§ **VORLIEGENDER TEXT**:
----

Für Astronomen werfen Galaxien immer noch Rätsel auf: zum einen ist nicht ganz klar, wie sie einst entstanden, auf der anderen Seite liefern vor allem kleine Galaxien einen Schlüssel, um den Kosmos insgesamt zu verstehen. Auf der Tagung "Galaxien und ihre Halos" in Garching haben 150 Experten nun die neuesten Entdeckungen diskutiert.

Von Dirk Lorenzen | 28.06.2013
    Till Sawala arbeitet am Institut für computergestützte Kosmologie im englischen Durham. Der junge Astronom simuliert im Rechner, wie sich das Weltall seit dem Urknall entwickelt und sich lose verteiltes Material zu Galaxien verklumpt hat. Dabei hat er bisher nur die Dunkle Materie berücksichtigt, die prinzipiell nicht leuchtet, aber mit ihrer Anziehungskraft das kosmische Geschehen beherrscht. Nach gängiger Theorie ist sie fast sechsmal häufiger als unsere normale, sichtbare Materie.

    "Früher hat man geglaubt, dass es vor allem auf die Dunkle Materie ankommt, weil das Universum auf großen Skalen praktisch nur von Gravitation dominiert wird. Aber jetzt stellt sich heraus, dass, wenn wir die Simulationen höher und höher aufgelöst machen, dann plötzlich die sichtbare Materie, die Baryonen, auch eine Rolle spielt – vor allem auf Skalen von Galaxien, die kleiner sind als unsere Milchstraße."

    Die Astronomen sind elektrisiert: Denn genau bei den kleinen Galaxien – ähnlich den Magellanschen Wolken, den Begleitern unserer Milchstraße – hat das Standardmodell bisher seine größten Schwächen. Die Vorhersagen des Modells weichen stark von den Beobachtungsdaten ab.

----

Setzen Sie den Text über kleine Galaxien und Dunkle Materie im Anschluss an seinen letzten Satz fort.

[Einträge des Datensatzes]

----

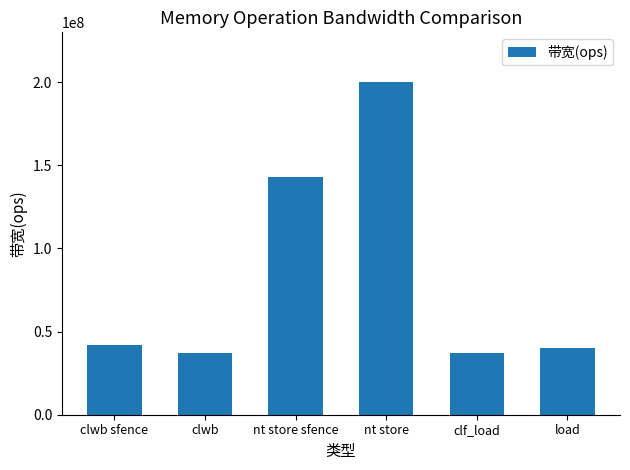

What is the label of the 4th bar from the left?

nt store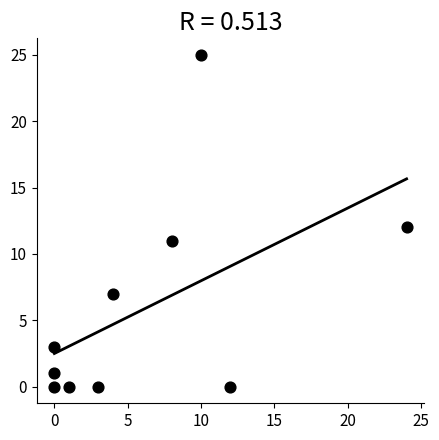

What is the range of X values (max minus min)?

24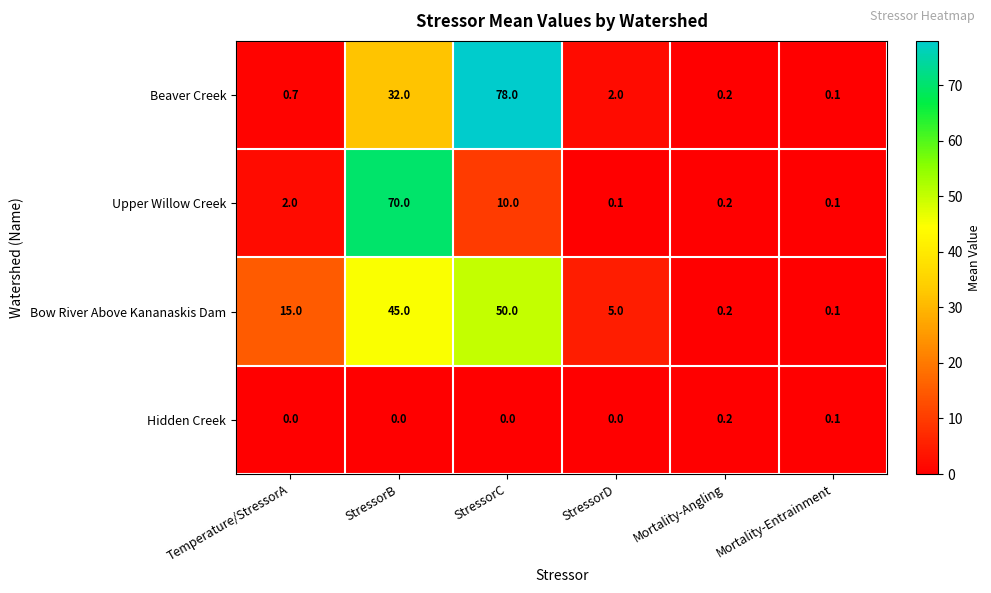

Reading left to right, extract all data points from this chart.

Beaver Creek: Temperature/StressorA=0.7	StressorB=32.0	StressorC=78.0	StressorD=2.0	Mortality-Angling=0.2	Mortality-Entrainment=0.1
Upper Willow Creek: Temperature/StressorA=2.0	StressorB=70.0	StressorC=10.0	StressorD=0.1	Mortality-Angling=0.2	Mortality-Entrainment=0.1
Bow River Above Kananaskis Dam: Temperature/StressorA=15.0	StressorB=45.0	StressorC=50.0	StressorD=5.0	Mortality-Angling=0.2	Mortality-Entrainment=0.1
Hidden Creek: Temperature/StressorA=0.0	StressorB=0.0	StressorC=0.0	StressorD=0.0	Mortality-Angling=0.2	Mortality-Entrainment=0.1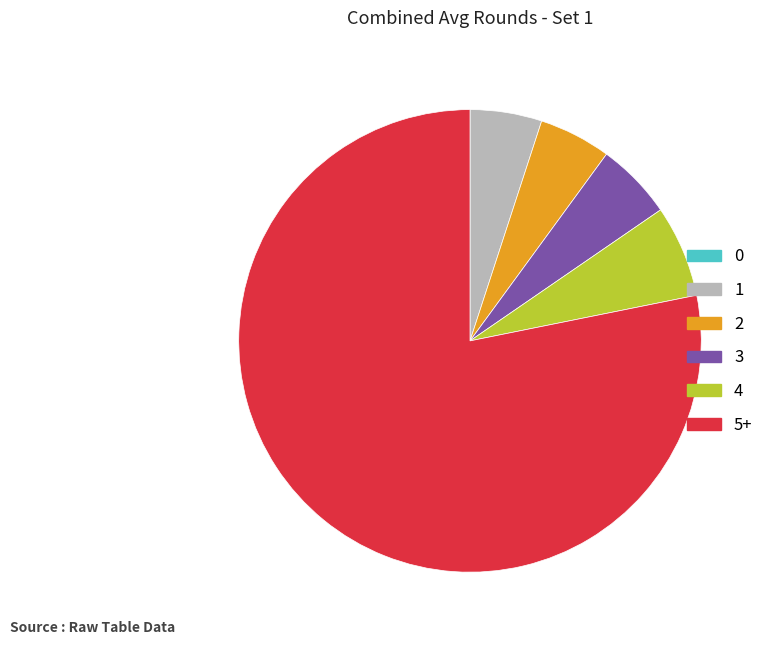

Is there a majority slice in this chart?

Yes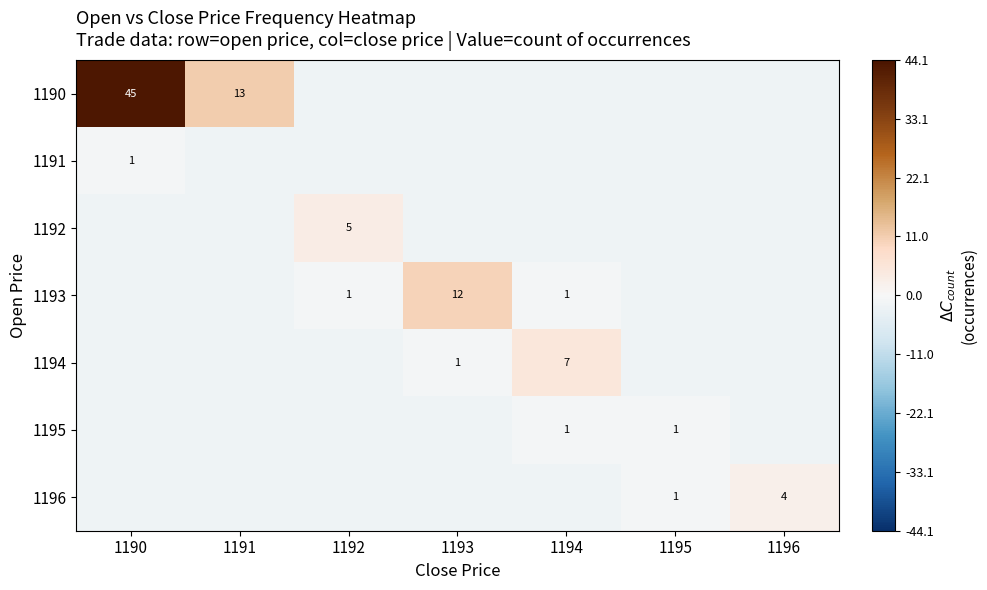

Which series has the largest range (max minus min)?

1190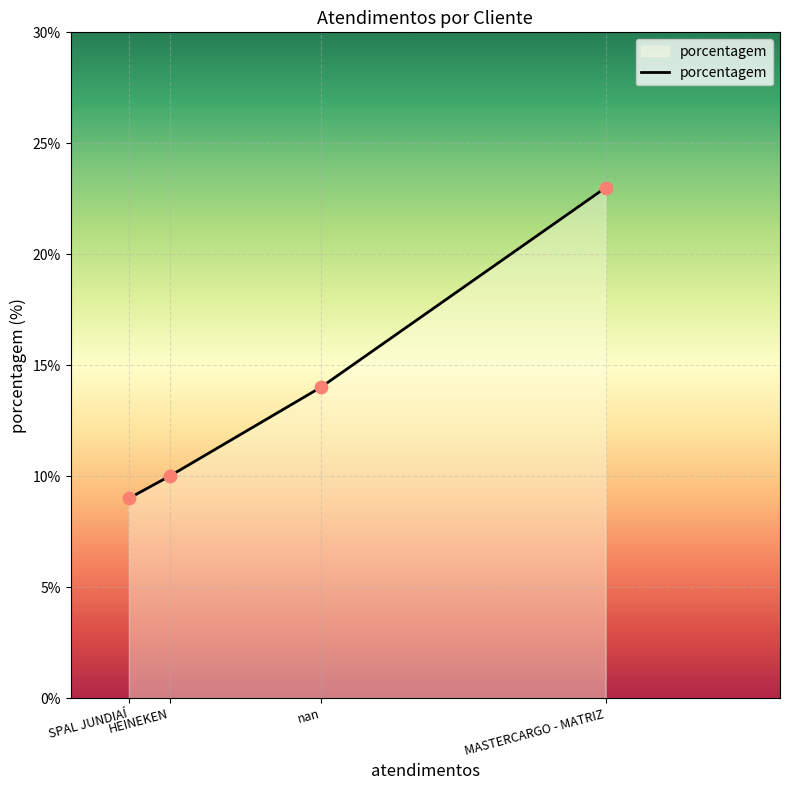

What is the change in value from SPAL JUNDIAÍ to nan?

+5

----

§ **ANTWORTFELD**:
    "Es scheint so, dass die Diskrepanzen vor allem eben darin bestehen, dass man die sichtbare Materie, die Baryonen, bisher in diesen Simulationen ignoriert hat. Wenn man die Baryonen in den Simulationen mit berücksichtigt, was technisch sehr aufwendig ist, scheinen einige dieser Diskrepanzen zu verschwinden."

    Nur mit Dunkler Materie gerechnet liefert das Standardmodell in der Umgebung der Milchstraße viel mehr kleine Galaxien als tatsächlich vorhanden sind. Nun könnte sich dieser Widerspruch auflösen, denn die neuen Rechnungen mit Dunkler und sichtbarer Materie kommen der beobachteten, geringen Anzahl an Zwerggalaxien sehr nahe. Sollte sich das bestätigen, bliebe den Astronomen wohl der ungeliebte Rückgriff auf eine andere Sorte Dunkler Materie erspart. Nach manchen Theorien ist die Dunkle Materie nämlich nicht kalt, sondern warm – demnach besteht sie aus Teilchen, die sich schnell bewegen. Die warme Dunkle Materie liefert in Simulationen auch ohne die sichtbare Materie ganz korrekt wenige Zwerggalaxien. Ob sie ihren Vorteil gegenüber der kalten Dunklen Materie nun einbüßt, lässt sich noch nicht sicher sagen, mahnt Till Sawala.

    "Wir wissen über diese komplizierte Physik des Gases nicht so viel wie über die Physik der reinen Dunklen Materie. Da gibt es noch Ungenauigkeiten. Es ist nicht klar, das jetzt plötzlich alle Probleme der kalten Dunklen Materie gelöst sind."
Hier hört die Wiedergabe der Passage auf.